De pronto, oyó sonidos de lucha procedentes del pasillo: su padre gritando, su madre chillando de miedo. Jenny escuchó con indecible horror. Oyó que se volcaban muebles, que se rompían cristales. Los gritos de su madre aumentaron de volumen. Un fuerte estrépito. De pronto, los alaridos de rabia y de sobresalto de su padre se convirtieron en aullidos de dolor. Se oyó un terrible chasquido como de madera sobre hueso y la voz de su padre se extinguió bruscamente.
Jenny aguzó el oído en el tremendo silencio, gimoteando bajo la mordaza, con el corazón cada vez más alborotado. Un instante después, captó otro sonido: sollozos, unos pies que corrían. Era su madre enfilando el pasillo, tratando de escapar. La oyó entrar en el cuarto de Sarah, oyó su grito. Entonces se escucharon pasos más fuertes en el pasillo. No eran los de su padre.

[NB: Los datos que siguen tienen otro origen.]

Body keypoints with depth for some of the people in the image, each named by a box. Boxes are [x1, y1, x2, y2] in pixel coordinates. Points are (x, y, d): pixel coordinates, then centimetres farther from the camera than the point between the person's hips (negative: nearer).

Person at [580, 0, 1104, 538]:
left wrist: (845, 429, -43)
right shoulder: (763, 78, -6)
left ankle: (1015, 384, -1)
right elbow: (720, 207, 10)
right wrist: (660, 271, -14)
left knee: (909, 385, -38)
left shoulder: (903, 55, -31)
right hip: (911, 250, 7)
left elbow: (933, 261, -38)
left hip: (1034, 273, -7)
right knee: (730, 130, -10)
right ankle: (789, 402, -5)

Otro grito de miedo de su madre, el sonido de unos pies bajando las escaleras. «Conseguirá escapar —se dijo Jenny, y la esperanza creció de pronto en su interior como una luz blanca—. Activará la alarma, saldrá corriendo, avisará a los vecinos, llamará a la policía…».

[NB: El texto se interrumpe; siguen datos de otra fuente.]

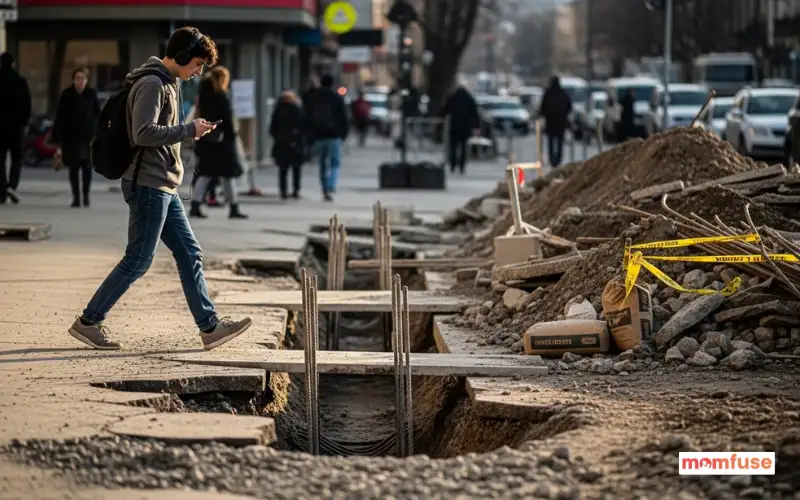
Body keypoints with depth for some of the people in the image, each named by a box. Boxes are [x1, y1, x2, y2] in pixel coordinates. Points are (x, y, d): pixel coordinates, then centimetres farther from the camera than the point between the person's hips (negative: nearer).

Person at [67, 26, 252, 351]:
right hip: (149, 186, -10)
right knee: (138, 261, -5)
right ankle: (88, 322, 2)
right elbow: (143, 133, -24)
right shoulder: (152, 84, -14)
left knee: (190, 255, 8)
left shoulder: (167, 84, 17)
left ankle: (210, 327, 11)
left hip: (164, 188, 10)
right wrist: (190, 129, -17)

Los pasos del desconocido, más rápidos ahora, bajaron estrepitosamente las escaleras.
Con el corazón en la boca, Jenny percibió los sonidos que iban debilitándose. Oyó a su madre correr hacia la cocina, al panel principal de la alarma. Escuchó un grito cuando él, al parecer, la interceptó. El ruido de una silla volcada, el de vasos y platos haciéndose añicos en el suelo. Jenny, revolviéndose para zafarse de las ataduras, lo oyó todo, siguió aterrada la persecución. Oyó a su madre cruzar corriendo el cuarto de estar, el salón, la biblioteca. Un instante de silencio. Y luego el sonido de algo que se deslizaba con sigilo: era su madre abriendo con cuidado la puerta que llevaba a la piscina cubierta. «Va a salir por la puerta de atrás —se dijo—. Por detrás, para poder llegar a la casa de los MacArthur…».
De pronto, se produjo una ráfaga de golpes brutales, su madre profirió un solo grito agudo, y después se hizo el silencio.
No, no del todo. Mientras escuchaba, con los ojos como platos, gimoteando, la sangre zumbándole en los oídos, distinguió de nuevo los pasos del desconocido. Ahora se movía despacio, deliberadamente. Y se acercaba. Estaba cruzando el vestíbulo principal. Volvía a subir las escaleras: oyó chirriar el peldaño que su padre no paraba de decir que iba a arreglar.
Más cerca. Más cerca. Los pasos se aproximaban al pasillo. Estaban en su dormitorio. Y, de pronto, una figura oscura apareció en el umbral de la puerta de su baño. Muda, salvo por la agitada respiración. La máscara de payaso la miró lasciva. Ya no llevaba el bate de béisbol en una mano, sino una botella de plástico arrugada, que irradiaba un dorado pálido bajo la tenue luz.
La figura entró en el baño.
Al verlo aproximarse, Jenny se revolvió en la bañera, ignorando el dolor en las rodillas. El intruso estaba ya encima de ella. Apuntó hacia ella la botella de plástico y, mientras la apretaba y el líquido salía a chorros, Jenny percibió un fuerte olor: gasolina.
Se revolvió histérica.
El de la máscara de payaso la roció con esmero, sin dejarse nada, empapándole la ropa, el pelo, impregnando la bañera de porcelana. Luego, al tiempo que la lucha de Jenny se hacía aún más violenta, el intruso soltó la botella y retrocedió un paso. Se llevó una mano a uno de los bolsillos de la chaqueta de cuero y sacó una cerilla. Agarrándola con cuidado por el extremo, la frotó contra la superficie rugosa de la pared del baño. La cabeza de la cerilla se convirtió en una llama amarilla. Se meció sobre ella un segundo agónico e interminable.
Y después, cuando el pulgar y el índice se separaron, cayó.
Y el mundo de Jenny se disolvió en un fragor de llamas.